La condena cayó con el peso de una noche cerrada: catorce años de prisión para el hombre que violó a una mujer y la mantuvo retenida en Cantabria después de amenazarla con una navaja.
La Audiencia consideró acreditados dos delitos distintos, agresión sexual y detención ilegal, al entender que el encierro no fue una consecuencia secundaria, sino una privación de libertad con entidad propia.
Todo comenzó cuando la víctima había quedado con otro hombre al que conoció por redes sociales y ambos acudieron a un bar donde coincidieron con el ahora condenado y otra mujer.
En un momento de la noche, la víctima vio que el hombre con el que había quedado guardaba una pistola en el coche y ese gesto disparó un miedo inmediato que la hizo volver al local en busca de una salida.
La mujer que acompañaba al acusado le propuso marcharse con ellos para alejarla de aquella situación y la víctima aceptó creyendo que así podría ponerse a salvo.
Los tres abandonaron el establecimiento en el mismo vehículo y, después de dejar a la otra mujer en su domicilio, el acusado aseguró que llevaría a la víctima hasta su casa.
No lo hizo.
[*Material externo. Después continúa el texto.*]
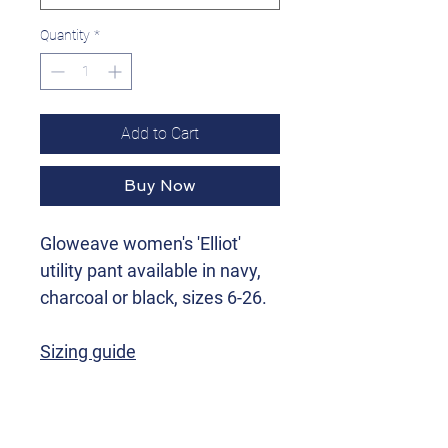
Quantity
*
Add to Cart
Buy Now
Gloweave women's 'Elliot'
utility pant available in navy,
charcoal or black, sizes 6-26.
Sizing guide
En lugar de tomar el camino de regreso, la condujo a una zona apartada donde permanecieron durante horas mientras ella insistía una y otra vez en que quería volver a su domicilio.
Durante ese trayecto oscuro, él llegó a decir que la había salvado del otro hombre, una frase que el fallo retrata como parte del control que ejerció sobre ella antes del ataque.
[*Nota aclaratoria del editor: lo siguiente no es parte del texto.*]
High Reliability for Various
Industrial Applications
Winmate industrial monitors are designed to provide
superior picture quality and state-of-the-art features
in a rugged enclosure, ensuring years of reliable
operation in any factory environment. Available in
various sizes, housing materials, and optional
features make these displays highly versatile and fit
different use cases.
Más tarde la llevó hasta un garaje, la encerró contra su voluntad y allí consumó la agresión sexual mientras utilizaba una navaja para intimidarla y anular cualquier resistencia.
La sentencia da por probado que la víctima estuvo retenida más de una hora en ese encierro, atrapada en un espacio aislado donde el miedo no era una posibilidad, sino una presencia constante.
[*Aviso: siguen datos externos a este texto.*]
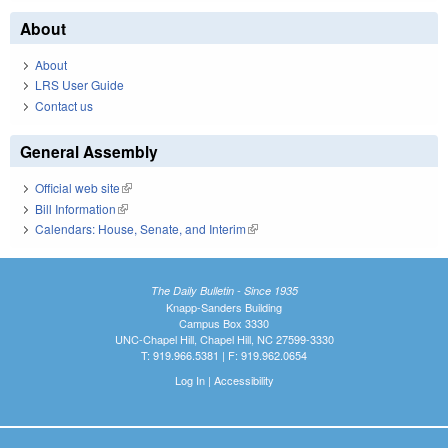
About
About
LRS User Guide
Contact us
General Assembly
Official web site
(link is external)
Bill Information
(link is external)
Calendars: House, Senate, and Interim
(link is external)
The Daily Bulletin - Since 1935
Knapp-Sanders Building
Campus Box 3330
UNC-Chapel Hill, Chapel Hill, NC 27599-3330
T: 919.966.5381 | F: 919.962.0654
Log In
|
Accessibility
Cuando finalmente salió de allí, el acusado la trasladó hasta una estación de autobuses y fue un ciudadano quien advirtió que la mujer necesitaba ayuda y le prestó auxilio.
El tribunal aprecia que el agresor creó un clima de terror suficiente para quebrar la capacidad de reacción de la víctima y que, además de esa intimidación ambiental, existió una amenaza directa con arma blanca.
Esa valoración explica por qué la Audiencia no absorbió la retención dentro de la violación y mantuvo separadas ambas conductas, reforzando la gravedad total de lo ocurrido.
Antes del fallo de este miércoles, la Fiscalía había solicitado quince años de cárcel por estos hechos y la resolución final fijó una pena de catorce, cerrando con condena firme una secuencia de violencia, encierro y miedo.